Don’t underestimate the compounded benefit of dividend reinvestment over the long-term. In fact, price volatility will actually be beneficial to a portfolio over time. With Warren Buffett’s recent acquisition of IBM, he was quoted saying that he hoped the stock price was flat or went down over the next few years. This would make IBM’s planned stock buybacks and dividend reinvestment more valuable as its price is more accurately reflected over time.
Inflation and Bonds
We have been hearing quite a lot lately from both small investors and sophisticated investors alike, that inflation is imminent and interest rates are bound to rise in short order and consequently holding bonds is very risky. The reasoning: the fed’s quantitative easing has flooded the market with “cheap money” and this expanded money supply has destroyed the dollar. I was in this camp until early last year, but this simply had not manifested itself in the data.
According to the Quantity Theory of Money (dating back to the 16th century), inflation is not a function of not only the supply or amount of dollars in the economy, but rather the circulation of those dollars (Investopedia). In other words, how rapidly those dollars circulate through the economy. Economists measure this “circulation” through the velocity of money and total transaction volume in the economy. This measure of circulation or velocity has cratered to levels we have not seen since the Fed began records in the late 1950s. This is not a sign of a healthy economy.
With interest rates having crept higher, many have completely abandoned the value of bonds in a diversified portfolio. With the current risks we face, we look at bonds as a reasonable holding place for short-term monies. For those with cash flow needs, bonds are a liquidity tool on the short end of the yield curve. For those with a long-term time horizon, bonds are a risk management tool, not to be held into perpetuity, but to provide some insurance should/when we experience an inevitable correction/calamity. To ignore bonds in favor of equities, because of interest rate risk alone, is foolish.
Is Cyprus Important
Many would argue that Cyprus is such a small country and it is so inconsequential that we should not care. I agree that it is a relatively small economy and it doesn’t make much of a difference in the global economy. But, the event itself is important. It could provide valuable insight and a roadmap on how the European Central Bank officials and European politicians view a solution to the ongoing insolvency among European banks. The fact is that some of the largest European banks are still leveraged as much as 60:1. Overly leveraged banks in the US have been recapitalized and for the most part are now functioning independently. We have all heard the term “too big to fail,” but we are now faced with the question, are European banks “too big to be bailed out?”

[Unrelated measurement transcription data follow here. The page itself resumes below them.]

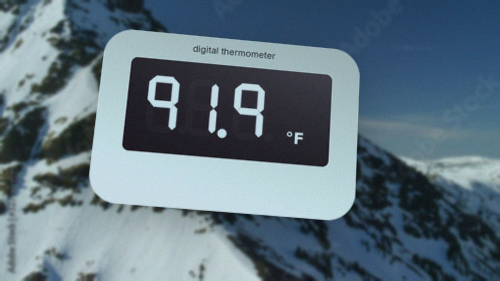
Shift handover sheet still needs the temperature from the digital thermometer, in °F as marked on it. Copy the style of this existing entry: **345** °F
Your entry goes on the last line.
**91.9** °F
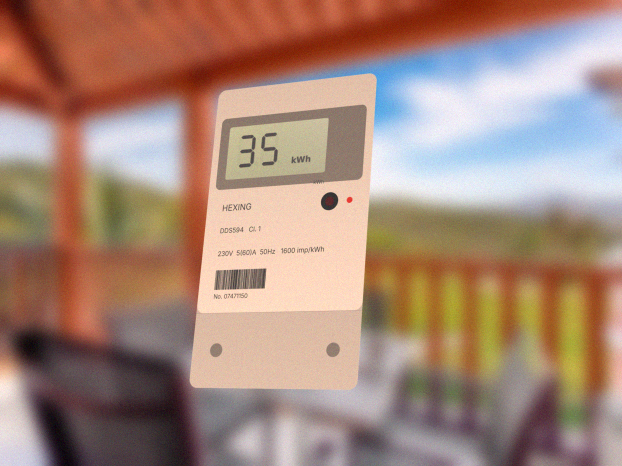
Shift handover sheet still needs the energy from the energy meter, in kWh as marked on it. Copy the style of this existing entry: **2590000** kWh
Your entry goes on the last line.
**35** kWh
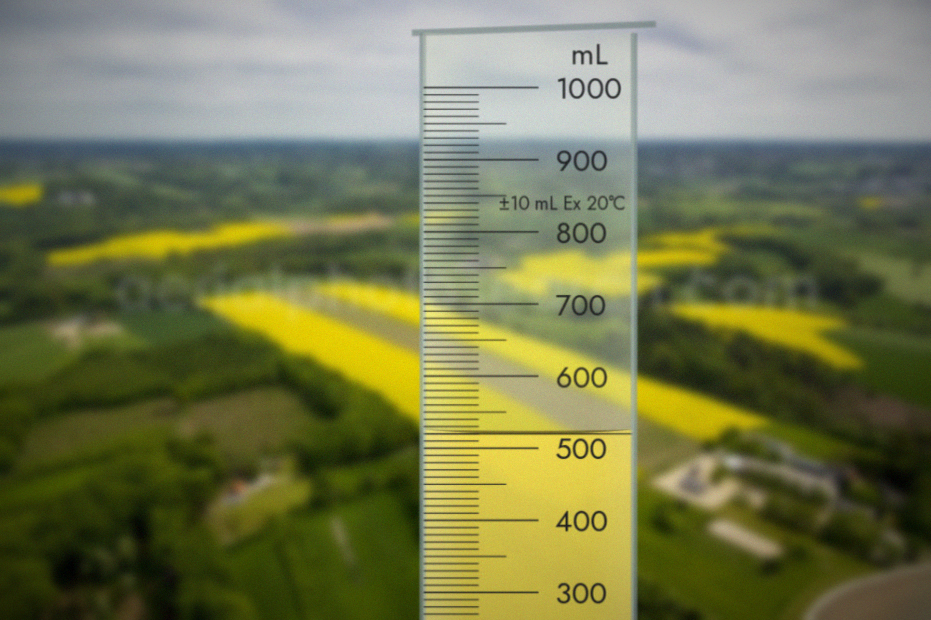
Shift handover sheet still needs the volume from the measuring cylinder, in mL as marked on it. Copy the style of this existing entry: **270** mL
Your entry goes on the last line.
**520** mL
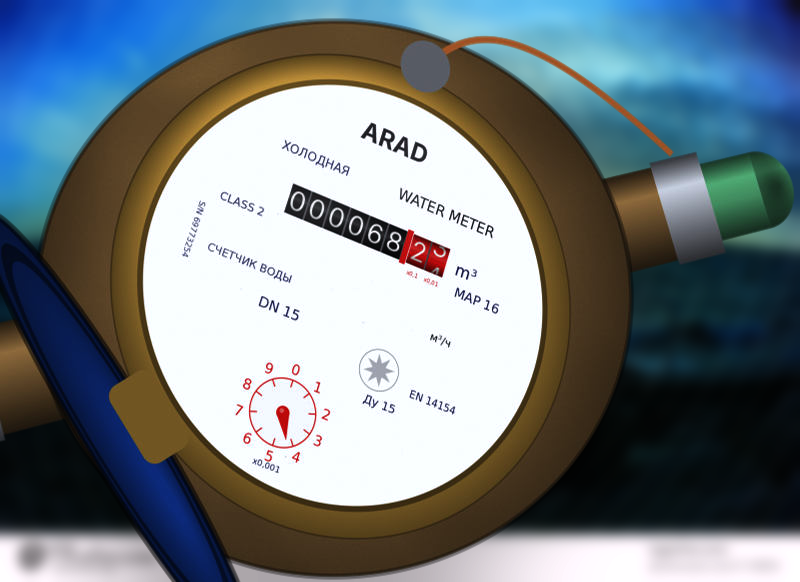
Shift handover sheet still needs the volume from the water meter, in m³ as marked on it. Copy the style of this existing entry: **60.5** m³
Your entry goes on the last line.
**68.234** m³
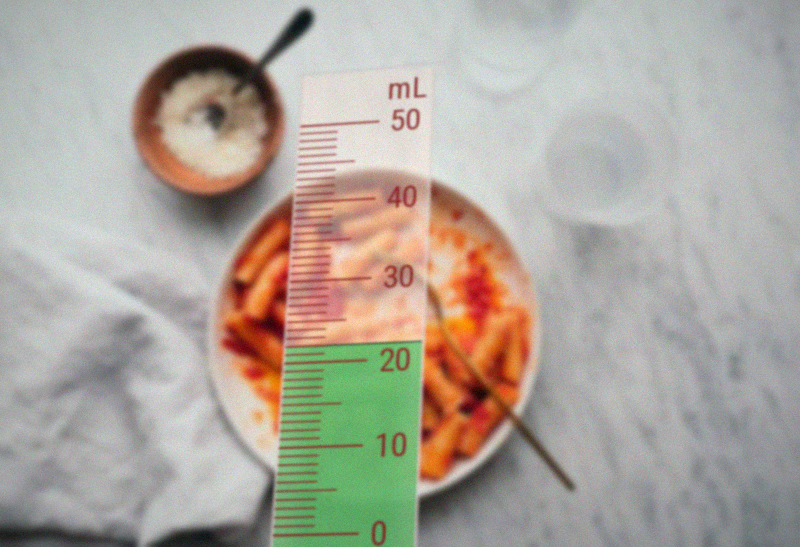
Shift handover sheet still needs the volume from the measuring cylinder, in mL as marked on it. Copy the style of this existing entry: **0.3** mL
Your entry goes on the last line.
**22** mL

We have been discussing the European issues for some time now and it is becoming painfully obvious that European politicians refuse to recognize the real issues of over indebtedness. Unfortunately, those officials are going to be schooled in Irving Fisher’s Debt Deflation Theory. In the long-term, I worry about political unrest and depression in Europe. Some have begun to point out that the divisive language and undertones of nationalism are reminiscent of ghosts that we have spent the majority of this last century trying to forget (Michael Ivanovitch, MSI Global). As mentioned in previous quarters, the European crisis has had relatively small impact outside of Europe for the time being. But out of all the countries outside of Europe, the emerging market economies are bearing the brunt of these issues.

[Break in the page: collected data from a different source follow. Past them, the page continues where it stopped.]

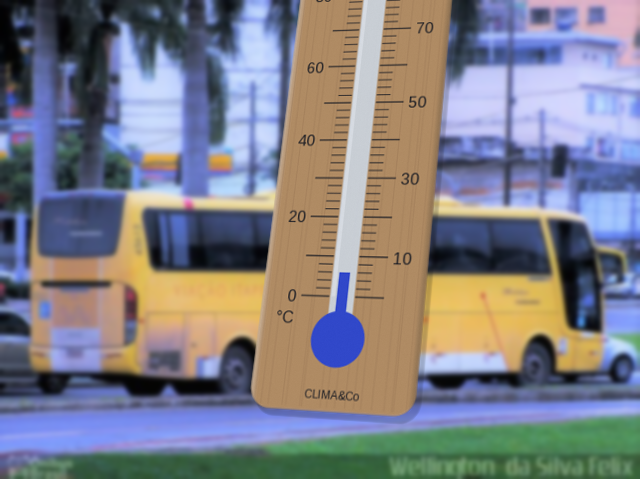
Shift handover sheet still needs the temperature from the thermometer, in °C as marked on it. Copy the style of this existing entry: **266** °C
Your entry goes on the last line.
**6** °C
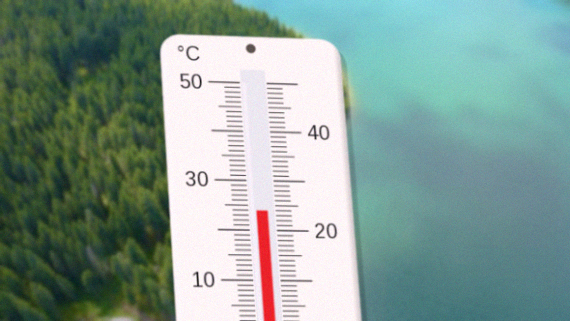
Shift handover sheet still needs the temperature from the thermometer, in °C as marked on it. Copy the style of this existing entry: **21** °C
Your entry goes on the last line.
**24** °C
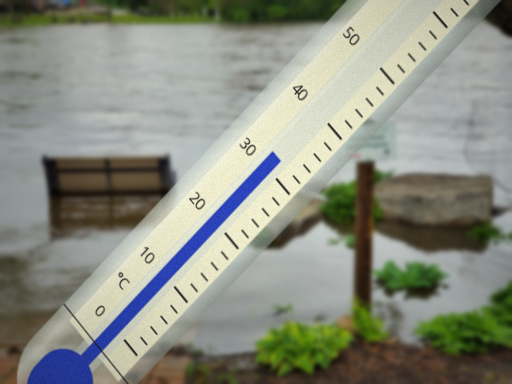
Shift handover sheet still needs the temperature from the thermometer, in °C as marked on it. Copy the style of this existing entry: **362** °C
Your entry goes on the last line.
**32** °C
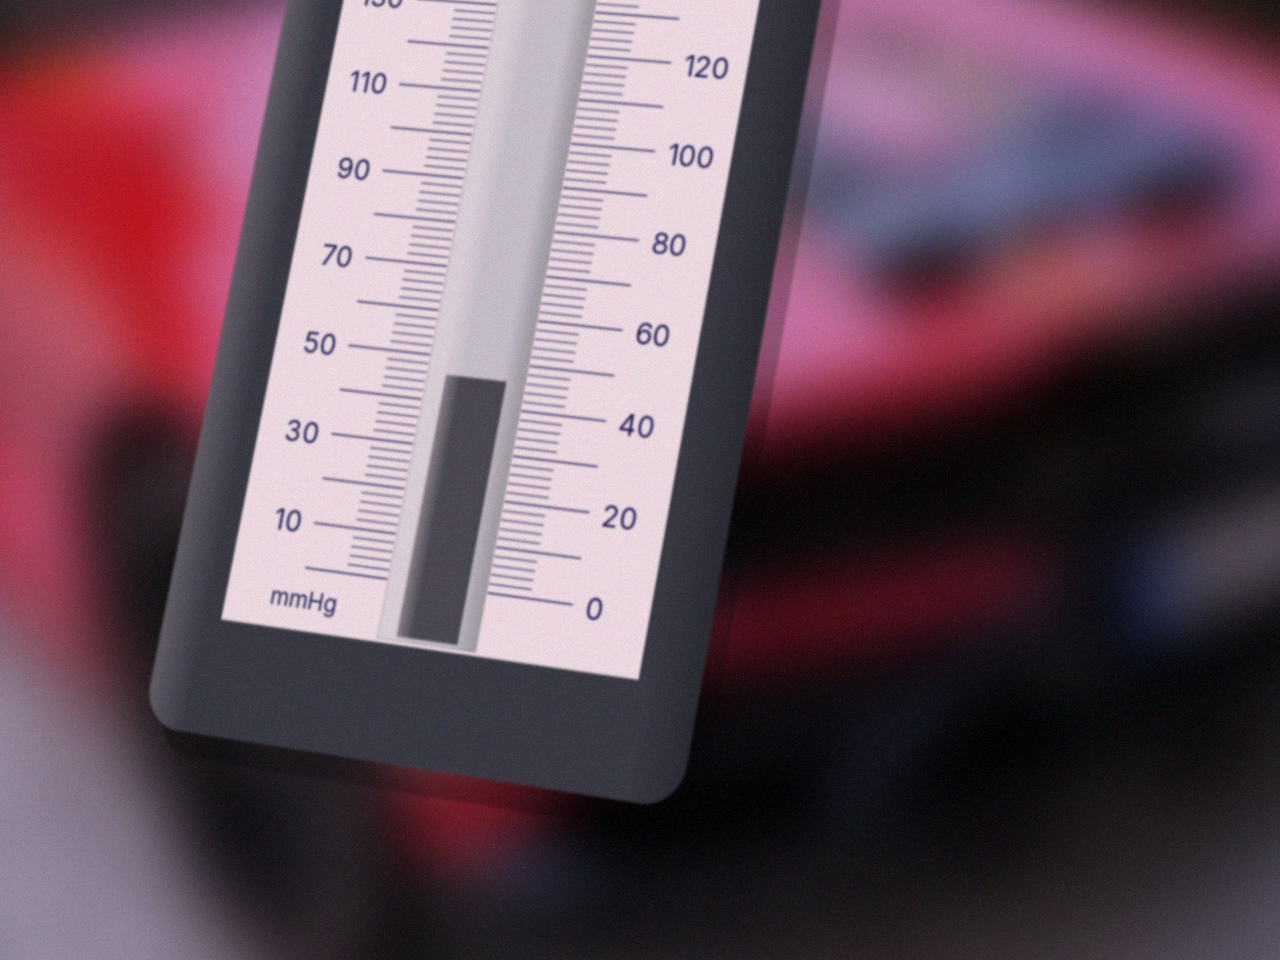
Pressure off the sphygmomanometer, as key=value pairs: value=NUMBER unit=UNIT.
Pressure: value=46 unit=mmHg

It is not our intention to be cavalier about this topic—the impacts of destabilizing events can cause great harm to people that can last generations. We would not wish this for any society. History, is a great teacher however, and as rational investors we must remember, where uncertainty and fear exist, investment opportunities are not far behind. The emerging market economies still have an insatiable thirst for capital and we must be observant to when and where the opportunities are to participate while maintaining the ethics and values of who we are as a firm as we accomplish the long-term investment objectives of our clients.